Harland Sanders was grateful for the opportunity, and to embellish his business, he had the bright idea to prepare and serve simple country dishes that would feed hungry truck drivers. They would gather around the dinner table in the Sanders family living quarters.

His specialty was country ham and steaks. (Pan-fried chicken was not on the original menu because it took too long to prepare.)

Word spread around town, and more people started coming to Sanders’ Shell gas station just for the food. Harland moved his food service operation across the street in 1935, taking over a motel and restaurant in Corbin in order to seat more diners.

So, now, at age 45, Harland Sanders had found finally his niche in the food service industry. (It was the midway point in his life. Harland Sanders died in 1980 at age 90.)
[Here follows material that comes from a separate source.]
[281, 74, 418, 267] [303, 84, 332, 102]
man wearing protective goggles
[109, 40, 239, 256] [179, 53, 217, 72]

One of the regular customers who frequented Sanders Café in Corbin was Kentucky Gov. Ruby Laffoon (shown below). He commissioned Harland Sanders as a “Kentucky Colonel” in 1935.

 


This endorsement set the wheels in motion for “Colonel Harland Sanders” to establish a fast-food empire that spanned the globe – Kentucky Fried Chicken or KFC.



A major steppingstone in that whole endeavor was Sanders’ second restaurant, which he opened in 1939 and purposefully located in Buncombe County, N.C., a few miles north of Asheville, to attract the tourist trade.